* The problem *
List each line of the listing below that contains the string "have", treating uppercase and lowercase as different.

* Source information *
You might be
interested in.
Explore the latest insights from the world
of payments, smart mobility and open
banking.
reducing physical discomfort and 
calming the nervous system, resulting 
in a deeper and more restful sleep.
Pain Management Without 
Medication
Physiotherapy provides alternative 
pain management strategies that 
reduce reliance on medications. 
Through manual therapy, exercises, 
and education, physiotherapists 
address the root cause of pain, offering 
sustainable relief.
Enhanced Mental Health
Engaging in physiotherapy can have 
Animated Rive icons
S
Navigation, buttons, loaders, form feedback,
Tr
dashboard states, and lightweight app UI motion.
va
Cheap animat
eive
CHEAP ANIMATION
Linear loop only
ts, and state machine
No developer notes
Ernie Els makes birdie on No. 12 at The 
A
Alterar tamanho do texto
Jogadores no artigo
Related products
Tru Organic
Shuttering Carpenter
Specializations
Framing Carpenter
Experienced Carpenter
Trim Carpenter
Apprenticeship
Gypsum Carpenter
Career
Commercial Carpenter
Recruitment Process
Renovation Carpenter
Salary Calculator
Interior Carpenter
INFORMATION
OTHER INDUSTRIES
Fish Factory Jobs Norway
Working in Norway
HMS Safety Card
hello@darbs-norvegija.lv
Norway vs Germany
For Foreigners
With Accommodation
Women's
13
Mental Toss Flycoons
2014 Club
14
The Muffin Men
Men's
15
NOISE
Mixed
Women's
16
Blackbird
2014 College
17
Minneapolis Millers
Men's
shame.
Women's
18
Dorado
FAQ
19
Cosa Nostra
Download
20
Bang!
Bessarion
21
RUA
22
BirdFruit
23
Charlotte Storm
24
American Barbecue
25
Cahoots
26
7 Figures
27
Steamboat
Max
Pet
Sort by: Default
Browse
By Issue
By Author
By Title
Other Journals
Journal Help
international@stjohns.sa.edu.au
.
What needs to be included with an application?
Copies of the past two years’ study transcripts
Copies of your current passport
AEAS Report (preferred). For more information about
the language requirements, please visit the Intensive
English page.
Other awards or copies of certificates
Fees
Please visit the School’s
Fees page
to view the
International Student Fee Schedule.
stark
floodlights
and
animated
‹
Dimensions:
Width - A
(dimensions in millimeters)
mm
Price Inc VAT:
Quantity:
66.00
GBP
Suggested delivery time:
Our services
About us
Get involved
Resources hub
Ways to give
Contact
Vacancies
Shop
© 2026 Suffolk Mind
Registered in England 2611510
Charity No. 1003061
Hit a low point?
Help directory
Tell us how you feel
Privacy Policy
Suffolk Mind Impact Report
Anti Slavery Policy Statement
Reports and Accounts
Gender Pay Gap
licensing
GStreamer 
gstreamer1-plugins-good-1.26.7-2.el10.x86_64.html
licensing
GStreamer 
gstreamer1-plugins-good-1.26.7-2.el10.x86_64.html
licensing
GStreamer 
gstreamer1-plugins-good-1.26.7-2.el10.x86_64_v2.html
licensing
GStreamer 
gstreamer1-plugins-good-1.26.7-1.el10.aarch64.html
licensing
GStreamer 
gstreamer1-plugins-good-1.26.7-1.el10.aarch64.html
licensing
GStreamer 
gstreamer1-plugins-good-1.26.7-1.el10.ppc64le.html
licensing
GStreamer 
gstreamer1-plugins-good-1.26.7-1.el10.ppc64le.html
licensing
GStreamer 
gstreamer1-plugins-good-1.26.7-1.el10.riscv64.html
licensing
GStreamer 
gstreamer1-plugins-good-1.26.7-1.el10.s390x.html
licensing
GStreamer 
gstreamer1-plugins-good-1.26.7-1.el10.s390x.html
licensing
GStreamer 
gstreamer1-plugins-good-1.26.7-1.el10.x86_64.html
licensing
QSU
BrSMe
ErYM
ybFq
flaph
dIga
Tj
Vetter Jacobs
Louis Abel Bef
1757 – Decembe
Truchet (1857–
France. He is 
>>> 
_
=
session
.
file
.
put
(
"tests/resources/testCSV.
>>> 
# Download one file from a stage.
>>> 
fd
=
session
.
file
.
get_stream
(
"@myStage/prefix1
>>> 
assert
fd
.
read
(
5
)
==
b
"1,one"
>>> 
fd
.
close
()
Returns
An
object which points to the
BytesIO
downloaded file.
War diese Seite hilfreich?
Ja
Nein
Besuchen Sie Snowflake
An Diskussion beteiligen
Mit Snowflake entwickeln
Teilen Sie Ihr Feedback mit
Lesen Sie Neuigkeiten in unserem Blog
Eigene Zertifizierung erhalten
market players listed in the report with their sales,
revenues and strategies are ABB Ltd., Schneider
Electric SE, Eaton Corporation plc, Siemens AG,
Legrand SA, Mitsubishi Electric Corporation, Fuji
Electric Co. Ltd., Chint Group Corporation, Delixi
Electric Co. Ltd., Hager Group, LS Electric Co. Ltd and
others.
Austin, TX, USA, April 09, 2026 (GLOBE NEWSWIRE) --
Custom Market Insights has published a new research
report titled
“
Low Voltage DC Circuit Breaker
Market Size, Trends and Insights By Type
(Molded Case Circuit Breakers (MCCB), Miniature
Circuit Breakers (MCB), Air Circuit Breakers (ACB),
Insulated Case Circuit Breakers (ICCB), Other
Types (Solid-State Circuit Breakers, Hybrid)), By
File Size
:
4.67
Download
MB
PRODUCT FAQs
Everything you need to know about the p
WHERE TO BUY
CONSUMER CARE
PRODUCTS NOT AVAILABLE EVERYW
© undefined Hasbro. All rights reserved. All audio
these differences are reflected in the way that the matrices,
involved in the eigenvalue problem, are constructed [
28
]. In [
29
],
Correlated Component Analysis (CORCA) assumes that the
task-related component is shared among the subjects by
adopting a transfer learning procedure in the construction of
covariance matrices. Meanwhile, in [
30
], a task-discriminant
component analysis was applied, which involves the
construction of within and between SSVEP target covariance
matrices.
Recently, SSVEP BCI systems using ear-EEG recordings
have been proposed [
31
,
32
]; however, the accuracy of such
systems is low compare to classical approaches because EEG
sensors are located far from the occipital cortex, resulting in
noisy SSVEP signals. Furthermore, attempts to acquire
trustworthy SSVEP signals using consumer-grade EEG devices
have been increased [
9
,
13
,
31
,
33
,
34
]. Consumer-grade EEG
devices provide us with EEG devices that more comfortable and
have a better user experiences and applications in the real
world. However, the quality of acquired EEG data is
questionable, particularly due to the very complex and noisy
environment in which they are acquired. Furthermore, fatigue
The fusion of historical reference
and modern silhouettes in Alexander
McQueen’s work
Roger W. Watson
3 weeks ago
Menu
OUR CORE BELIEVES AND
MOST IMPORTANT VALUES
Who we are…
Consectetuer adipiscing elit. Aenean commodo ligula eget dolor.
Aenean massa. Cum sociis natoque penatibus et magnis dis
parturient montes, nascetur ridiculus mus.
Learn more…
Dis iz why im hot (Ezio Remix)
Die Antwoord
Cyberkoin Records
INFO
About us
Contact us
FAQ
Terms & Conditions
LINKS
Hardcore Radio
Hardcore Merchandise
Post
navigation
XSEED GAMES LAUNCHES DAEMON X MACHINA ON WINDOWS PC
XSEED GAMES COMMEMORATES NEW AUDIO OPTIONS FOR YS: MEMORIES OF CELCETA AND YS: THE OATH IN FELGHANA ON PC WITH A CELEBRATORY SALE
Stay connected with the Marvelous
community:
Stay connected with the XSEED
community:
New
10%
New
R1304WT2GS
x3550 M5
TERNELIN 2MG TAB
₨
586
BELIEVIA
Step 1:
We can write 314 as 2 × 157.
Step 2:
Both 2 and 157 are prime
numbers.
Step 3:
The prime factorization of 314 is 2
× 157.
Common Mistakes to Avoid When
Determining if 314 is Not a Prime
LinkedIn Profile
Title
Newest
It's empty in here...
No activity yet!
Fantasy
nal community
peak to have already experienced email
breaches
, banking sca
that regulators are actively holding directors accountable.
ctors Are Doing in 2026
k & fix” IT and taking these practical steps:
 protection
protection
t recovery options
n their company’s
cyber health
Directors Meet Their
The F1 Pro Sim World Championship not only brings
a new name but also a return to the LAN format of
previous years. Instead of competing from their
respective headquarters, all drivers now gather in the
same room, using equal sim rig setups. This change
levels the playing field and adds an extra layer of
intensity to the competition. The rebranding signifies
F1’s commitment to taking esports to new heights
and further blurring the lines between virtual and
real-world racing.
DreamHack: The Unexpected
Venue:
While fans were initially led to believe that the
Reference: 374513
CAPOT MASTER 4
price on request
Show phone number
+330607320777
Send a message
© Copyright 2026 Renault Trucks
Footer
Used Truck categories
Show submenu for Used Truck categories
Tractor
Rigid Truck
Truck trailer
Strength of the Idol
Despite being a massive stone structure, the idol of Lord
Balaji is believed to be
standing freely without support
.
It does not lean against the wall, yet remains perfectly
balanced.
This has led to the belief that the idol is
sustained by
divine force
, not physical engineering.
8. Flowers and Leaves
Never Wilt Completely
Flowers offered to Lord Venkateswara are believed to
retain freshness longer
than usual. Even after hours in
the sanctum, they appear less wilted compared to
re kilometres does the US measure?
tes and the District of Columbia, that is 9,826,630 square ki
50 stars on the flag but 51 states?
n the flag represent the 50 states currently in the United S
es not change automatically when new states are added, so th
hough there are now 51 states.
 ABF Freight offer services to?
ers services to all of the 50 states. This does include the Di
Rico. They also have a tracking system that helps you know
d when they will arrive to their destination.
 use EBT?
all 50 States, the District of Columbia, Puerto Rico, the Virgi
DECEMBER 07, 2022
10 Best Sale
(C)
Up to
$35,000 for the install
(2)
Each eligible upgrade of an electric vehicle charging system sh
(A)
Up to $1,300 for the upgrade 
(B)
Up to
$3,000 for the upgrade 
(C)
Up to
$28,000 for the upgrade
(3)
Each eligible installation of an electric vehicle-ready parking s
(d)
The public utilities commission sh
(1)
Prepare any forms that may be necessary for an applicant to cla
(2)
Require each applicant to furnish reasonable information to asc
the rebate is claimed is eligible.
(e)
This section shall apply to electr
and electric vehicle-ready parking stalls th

* Answer section *
Engaging in physiotherapy can have 
have been proposed [
have been increased [
have a better user experiences and applications in the real
peak to have already experienced email
Rico. They also have a tracking system that helps you know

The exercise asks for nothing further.